Numa descoberta surpreendente, restos mumificados de ratos foram encontrados nos cumes de vulcões de 6.000 metros de altura nas montanhas dos Andes. A revelação levanta novas questões sobre os notáveis instintos de sobrevivência destes pequenos roedores.
Ambiente hostil
As descobertas iniciais remontam a expedições nas décadas de 1970 e 1980, quando arqueólogos relataram ter encontrado cadáveres de ratos no topo de imponentes vulcões andinos.
Estes picos, situados no deserto mais seco da Terra, apresentam um ambiente hostil com temperaturas congelantes, baixos níveis de oxigénio e fortes ventos fortes.
Peregrinações sagradas
Dado o ambiente assustador, os investigadores inicialmente acreditaram que estes roedores poderiam ter sido transportados a tais alturas pelos Incas, que consideravam estes cumes sagrados e muitas vezes faziam peregrinações que se estendiam por mais de mil quilómetros.
Os picos serviram de altares para Capacocha, um ritual em que crianças eram sacrificadas a vários deuses incas. Foi teorizado que os ratos poderiam ter acidentalmente encontrado o caminho entre os suprimentos ou foram trazidos deliberadamente como parte dos sacrifícios de animais.
“Não se pode culpar os arqueólogos por pensarem desta forma, porque que outra explicação existe? Nada poderia estar vivendo lá, então eles devem ter sido trazidos para lá”, disse o professor Jay Storz, da Universidade de Nebraska-Lincoln.
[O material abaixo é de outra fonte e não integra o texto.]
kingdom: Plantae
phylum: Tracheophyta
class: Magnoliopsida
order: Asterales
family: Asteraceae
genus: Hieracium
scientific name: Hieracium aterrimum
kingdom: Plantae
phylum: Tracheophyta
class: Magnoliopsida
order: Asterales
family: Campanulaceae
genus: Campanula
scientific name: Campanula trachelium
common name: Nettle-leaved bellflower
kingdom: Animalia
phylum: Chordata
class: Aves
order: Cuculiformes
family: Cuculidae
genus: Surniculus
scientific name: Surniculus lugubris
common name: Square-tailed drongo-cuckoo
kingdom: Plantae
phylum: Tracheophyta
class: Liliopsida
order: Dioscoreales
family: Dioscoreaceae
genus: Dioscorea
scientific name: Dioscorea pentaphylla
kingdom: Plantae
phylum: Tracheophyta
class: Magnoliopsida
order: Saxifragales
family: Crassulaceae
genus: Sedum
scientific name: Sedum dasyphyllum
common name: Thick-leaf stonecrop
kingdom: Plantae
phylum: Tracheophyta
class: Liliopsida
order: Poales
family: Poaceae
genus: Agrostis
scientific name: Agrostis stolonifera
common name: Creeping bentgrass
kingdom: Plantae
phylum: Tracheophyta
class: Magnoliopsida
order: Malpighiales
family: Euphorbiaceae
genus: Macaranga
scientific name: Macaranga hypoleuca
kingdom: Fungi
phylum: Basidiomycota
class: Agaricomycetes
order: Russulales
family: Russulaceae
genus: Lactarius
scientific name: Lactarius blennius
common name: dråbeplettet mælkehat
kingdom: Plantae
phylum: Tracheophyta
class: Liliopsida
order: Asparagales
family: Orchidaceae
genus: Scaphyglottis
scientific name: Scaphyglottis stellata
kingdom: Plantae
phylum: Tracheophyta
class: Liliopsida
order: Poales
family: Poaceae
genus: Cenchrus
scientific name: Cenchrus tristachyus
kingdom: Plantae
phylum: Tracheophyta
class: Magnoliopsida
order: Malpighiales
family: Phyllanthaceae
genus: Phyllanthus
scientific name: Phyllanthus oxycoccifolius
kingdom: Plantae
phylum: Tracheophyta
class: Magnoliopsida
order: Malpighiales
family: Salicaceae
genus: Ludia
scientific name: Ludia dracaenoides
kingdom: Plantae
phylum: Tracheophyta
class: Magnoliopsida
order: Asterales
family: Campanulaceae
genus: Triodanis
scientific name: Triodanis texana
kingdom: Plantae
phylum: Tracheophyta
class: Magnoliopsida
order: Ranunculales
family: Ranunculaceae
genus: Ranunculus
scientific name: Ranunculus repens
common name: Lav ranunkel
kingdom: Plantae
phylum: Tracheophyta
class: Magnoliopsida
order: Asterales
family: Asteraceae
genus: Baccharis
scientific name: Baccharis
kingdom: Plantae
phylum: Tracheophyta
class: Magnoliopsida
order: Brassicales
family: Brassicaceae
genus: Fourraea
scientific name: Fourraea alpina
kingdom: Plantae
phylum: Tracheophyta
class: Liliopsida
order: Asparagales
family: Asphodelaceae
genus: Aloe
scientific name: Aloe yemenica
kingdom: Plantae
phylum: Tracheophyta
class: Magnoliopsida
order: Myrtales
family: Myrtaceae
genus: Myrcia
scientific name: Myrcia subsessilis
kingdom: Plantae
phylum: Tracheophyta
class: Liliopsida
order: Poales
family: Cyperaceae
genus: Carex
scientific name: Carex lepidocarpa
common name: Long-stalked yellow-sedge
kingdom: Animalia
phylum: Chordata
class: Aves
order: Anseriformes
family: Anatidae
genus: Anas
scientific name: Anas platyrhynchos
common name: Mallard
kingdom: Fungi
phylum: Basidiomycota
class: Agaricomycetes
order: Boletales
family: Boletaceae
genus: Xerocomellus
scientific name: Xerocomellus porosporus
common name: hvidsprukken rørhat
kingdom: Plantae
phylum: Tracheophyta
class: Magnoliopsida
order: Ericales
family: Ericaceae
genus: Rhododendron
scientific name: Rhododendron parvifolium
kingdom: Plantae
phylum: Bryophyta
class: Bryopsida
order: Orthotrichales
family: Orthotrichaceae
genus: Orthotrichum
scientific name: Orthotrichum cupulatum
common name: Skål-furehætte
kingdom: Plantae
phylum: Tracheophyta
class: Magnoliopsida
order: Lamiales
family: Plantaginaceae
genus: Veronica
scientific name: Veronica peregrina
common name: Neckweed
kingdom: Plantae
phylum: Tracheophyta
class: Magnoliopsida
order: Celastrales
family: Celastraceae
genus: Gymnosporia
Descobertas surpreendentes
No entanto, Storz e a sua equipa desafiaram inadvertidamente esta narrativa no início de 2020, quando capturaram um rato-orelhudo vivo a uma altitude surpreendente de 22.000 pés em Llullaillaco, um vulcão na fronteira entre o Chile e a Argentina. Isto marcou o primeiro caso de um mamífero descoberto vivo em tal altitude.
Além disso, a equipe relatou a descoberta de mais 13 ratos mumificados com orelhas de folha nos cumes de vulcões próximos – Salín, Púlar e Copiapó.
Análises adicionais
Através da análise do carbono-14, os especialistas determinaram que a maioria destas múmias eram relativamente recentes, com algumas datações posteriores a 1955. Isso contradiz a crença anterior de que esses ratos foram trazidos pelos Incas, especialmente porque os Incas haviam caído nas mãos de invasores espanhóis séculos antes da época datada das múmias.
Evidências genéticas convincentes validaram ainda mais a presença natural dos ratos nessas alturas. A análise do DNA realizada por colaboradores da Universidade de Montana revelou que a variação genética desses camundongos de grande altitude era consistente com aquela encontrada nas regiões mais baixas do deserto do Atacama.
Montanhistas qualificados
“Os nossos dados genómicos indicam que não: que os ratos dos cumes e os dos flancos ou da base dos vulcões no terreno desértico circundante são todos uma grande família feliz”, disse Storz. Ele disse que era mais uma prova de que as múmias não eram caronas, mas montanhistas.
Curiosamente, as observações também revelam uma proporção igual de género entre as múmias e evidências de tocas locais de ratos. Isto sugere que estes roedores não só se aventuraram a estas alturas, mas também sustentam uma vida no alto dos vulcões.
Os ratos viviam em montanhas extremas
A Puna de Atacama, onde residem estes ratos, é tão extrema que serviu de campo de prática para missões da NASA a Marte.
“Mesmo na base dos vulcões, os ratos vivem num ambiente marciano extremo”, disse Storz. “E depois, nos cumes dos vulcões, é ainda mais. Parece o espaço sideral.
“É surpreendente que qualquer tipo de animal, muito menos um mamífero de sangue quente, possa sobreviver e funcionar naquele ambiente. Quando você vivencia tudo isso em primeira mão, você fica ainda mais impressionado: como, em nome de Deus, alguma coisa vive lá em cima?”
No entanto, muitas questões permanecem. Embora as grandes altitudes ofereçam refúgio a predadores como raposas, leões da montanha e aves de rapina, o que leva estes ratos a suportar as duras condições destes cumes permanece um mistério.
Crédito da imagem: Jay Storz, Universidade de Nebraska – Lincoln
A pesquisa está publicada na revista Biologia Atual.